A New York Times Book Review Editors' Choice
Calm and contemplative, softened by melancholy humor and always alive to
beauty . . . Throughout My Heart, Mr. Mehmedinovic takes up the
exile's perpetual investigation into memory, trying to reconcile the
defining traumas of the past with the tendency of time to scrub them
away: "Remembering and forgetting stand side by side, they're made of
the same substance." That substance, whatever it is, pulses throughout
this noble and large-souled work of literature. --Sam Sacks, Wall
Street Journal
Though it deals with tragedy, My Heart is never depressing, partly
because of the beauty of the language--expertly translated from the
Bosnian by Celia Hawkesworth--and partly because of its depth and
honesty of emotion, its intelligence and generosity of spirit, and the
precision and originality of Mehmedinovic's observations . . . [A]

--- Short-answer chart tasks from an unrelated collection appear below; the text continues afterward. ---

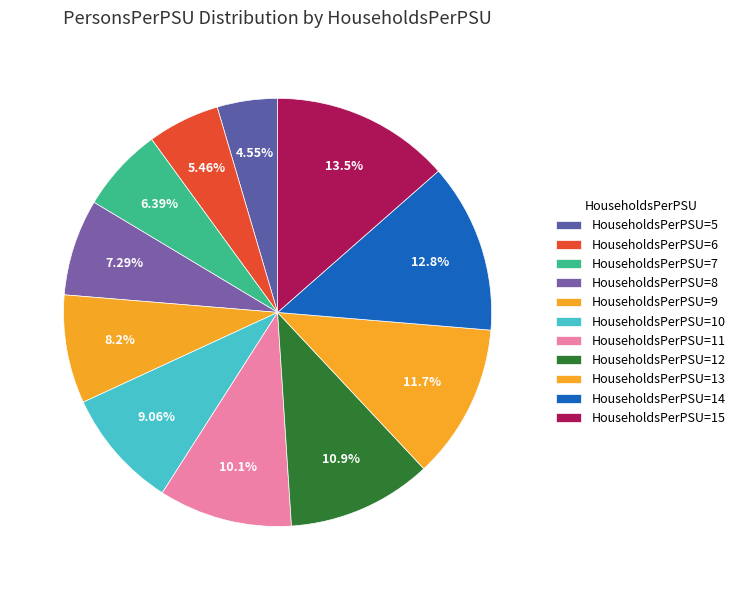

Which category has the smallest portion of the pie?

5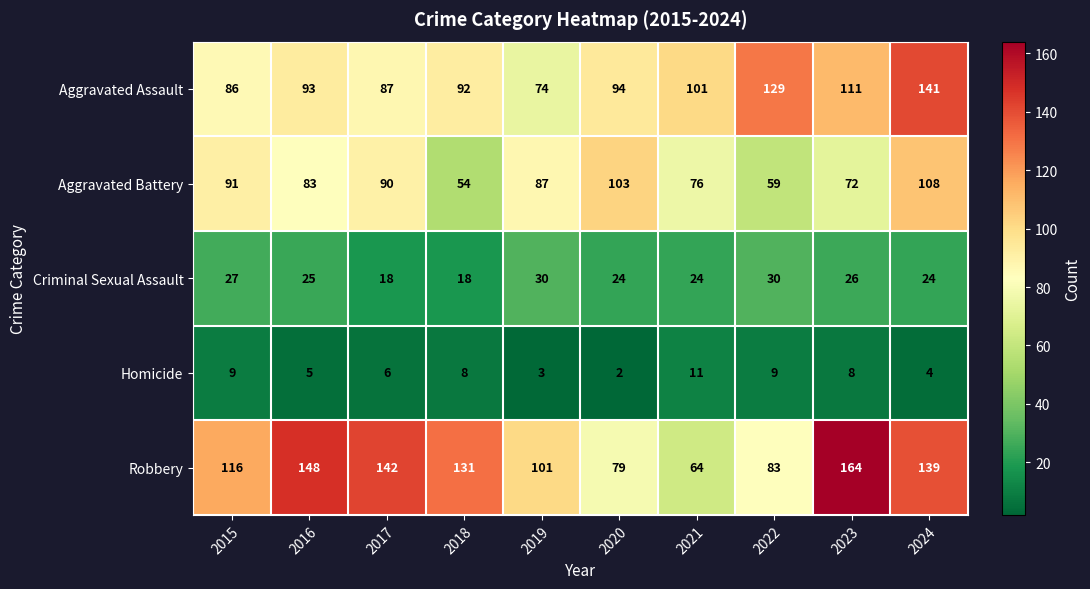

Between 2017 and 2023, which series saw the biggest shift?

Aggravated Assault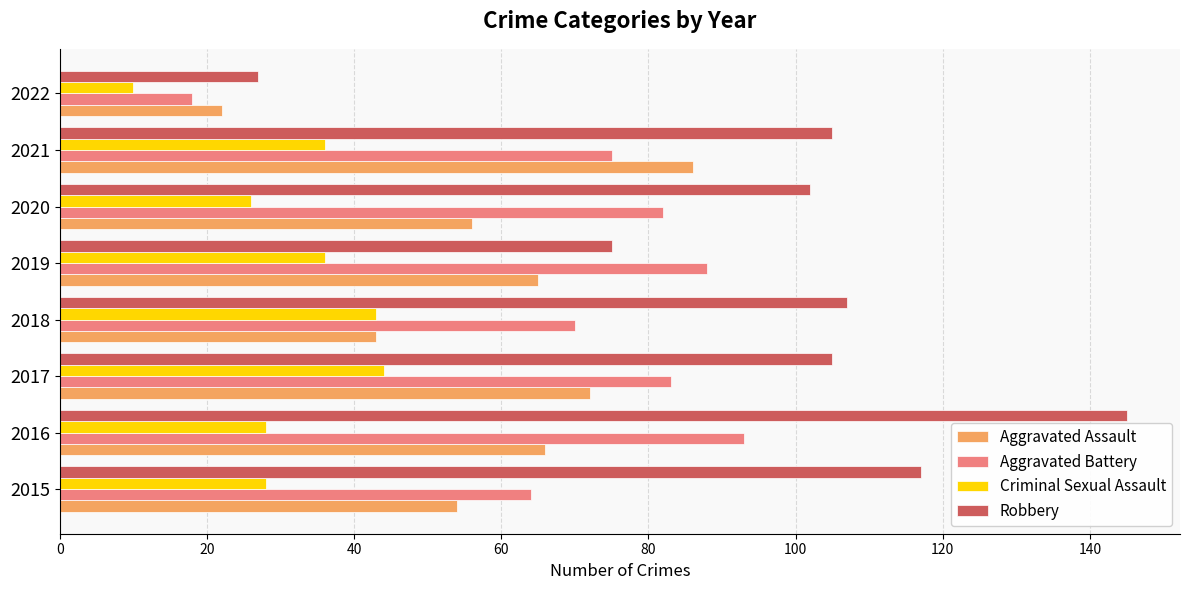

Which series has the widest spread of values?

Robbery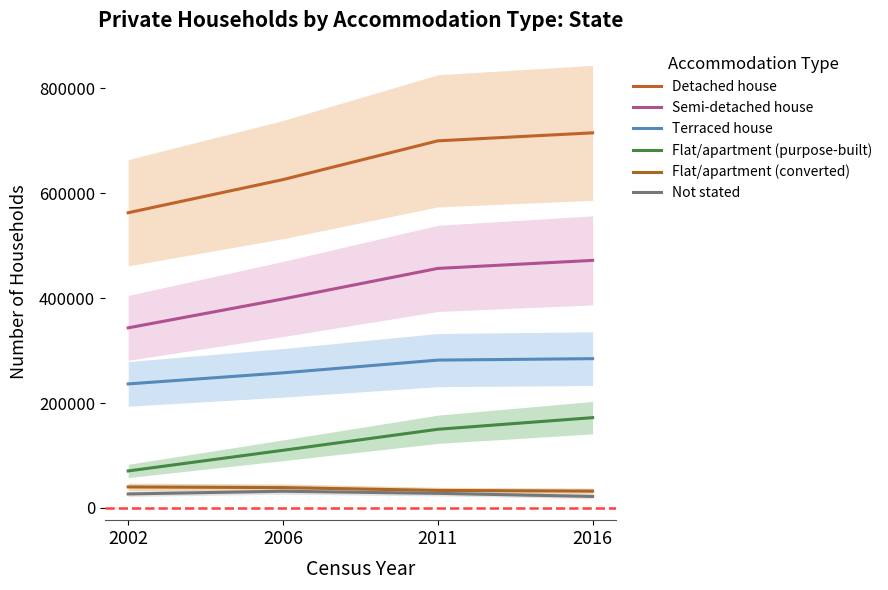

True or false: Semi-detached house and Not stated intersect in this chart.

False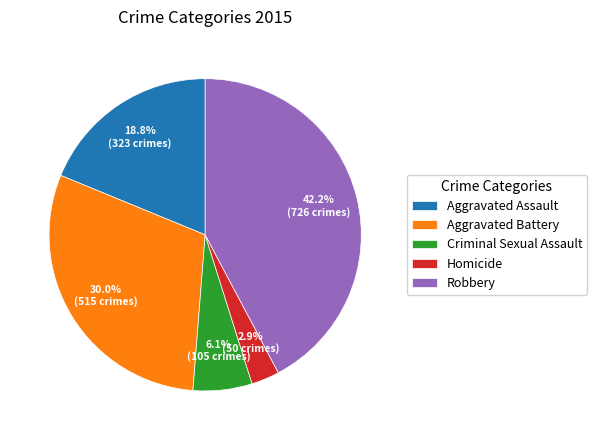

Is the sum of Criminal Sexual Assault and Aggravated Battery greater than half?

No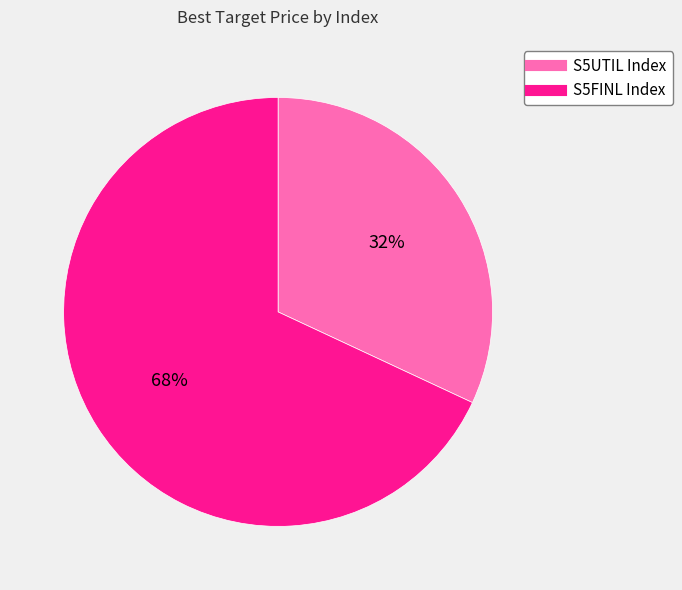

Is it true that S5FINL Index is 68% of the pie?

True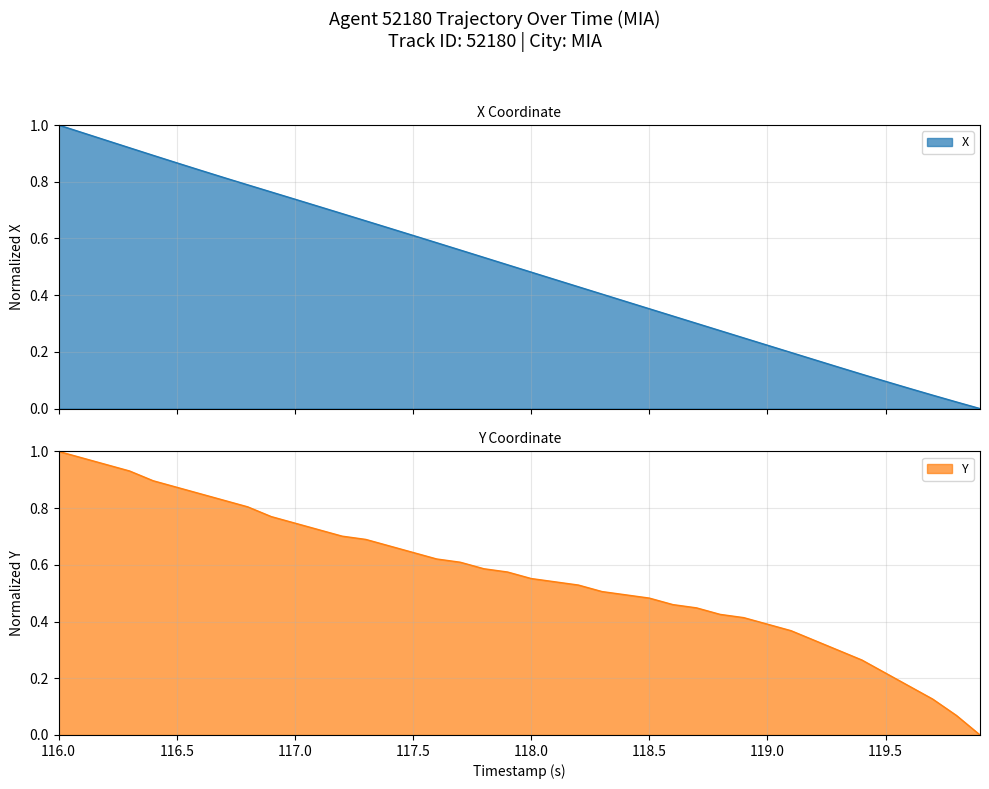

What is the difference between the maximum and minimum values in the Y series?

1.0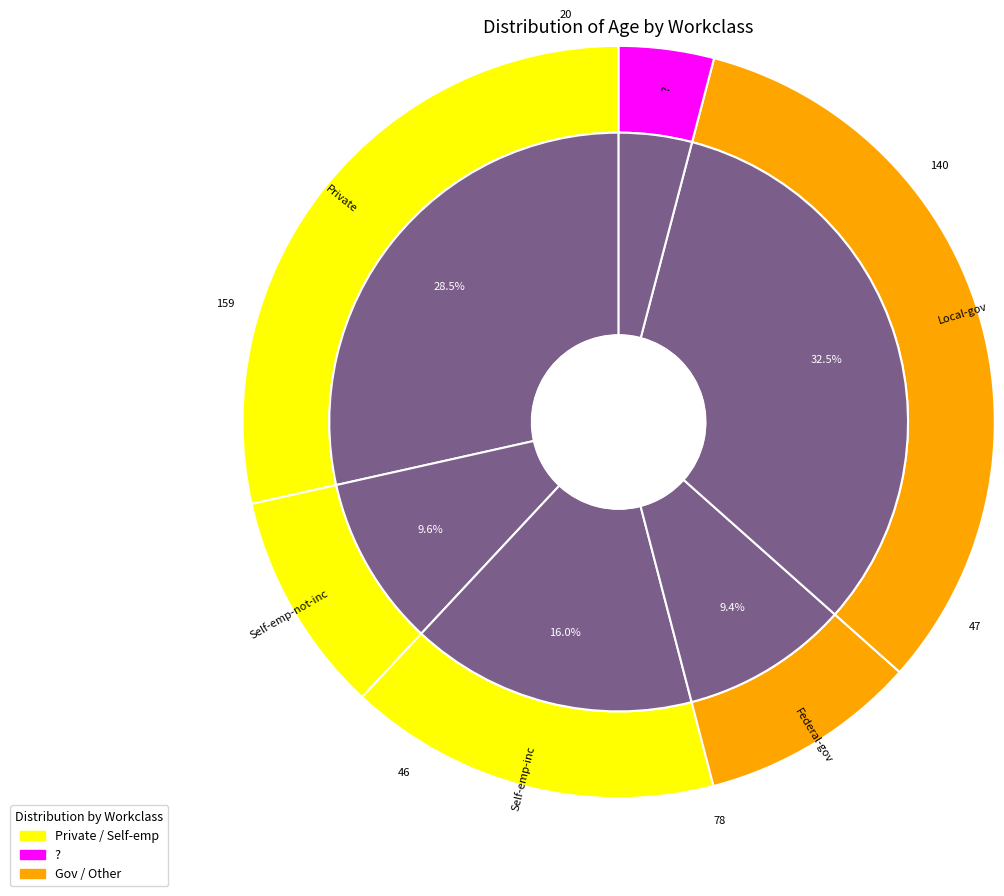

Which slice is the smallest?

?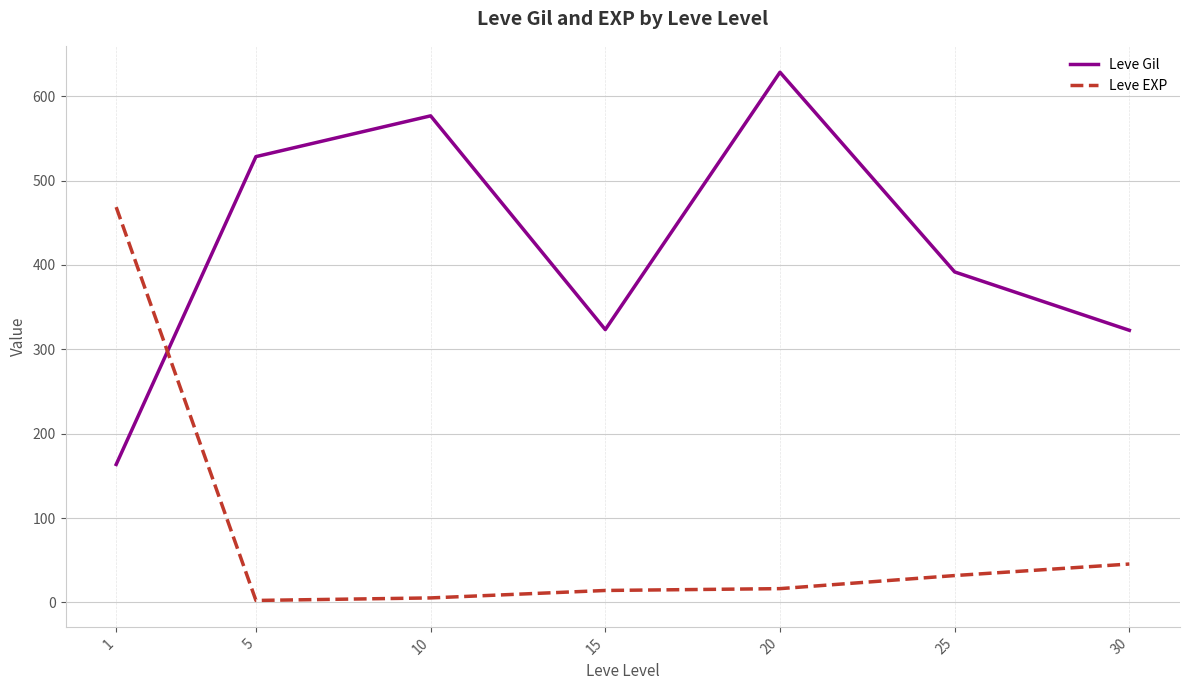

What is the sum of the Leve EXP values at 5 and 1?

470.8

powerful, at once profound and charming book. --Francine Prose, The New
York Times Book Review
Today, it seems, was the day I was meant to die. When a writer suffers
a heart attack at the age of fifty, he must confront his mortality in a
country that is not his native home. Confined to a hospital bed and
overcome by a sense of powerlessness, he reflects on the fragility of
life and finds extraordinary meaning in the quotidian. In this affecting
autobiographical novel, Semezdin Mehmedinovic explores the love he and
his family have for one another, strengthened by trauma; their harrowing
experience of the Bosnian war, which led them to flee for the United
States as refugees; eerie premonitions of Donald Trump's presidency; the
life and work of a writer; and the nature of memory and grief.
Poetically explosive and pure to the core, My Heart serves as a kind
of mirror, reflecting our human strengths and weaknesses along with the
most important issues on our minds--love and death, the present and the
past, sickness and health, leaving and staying.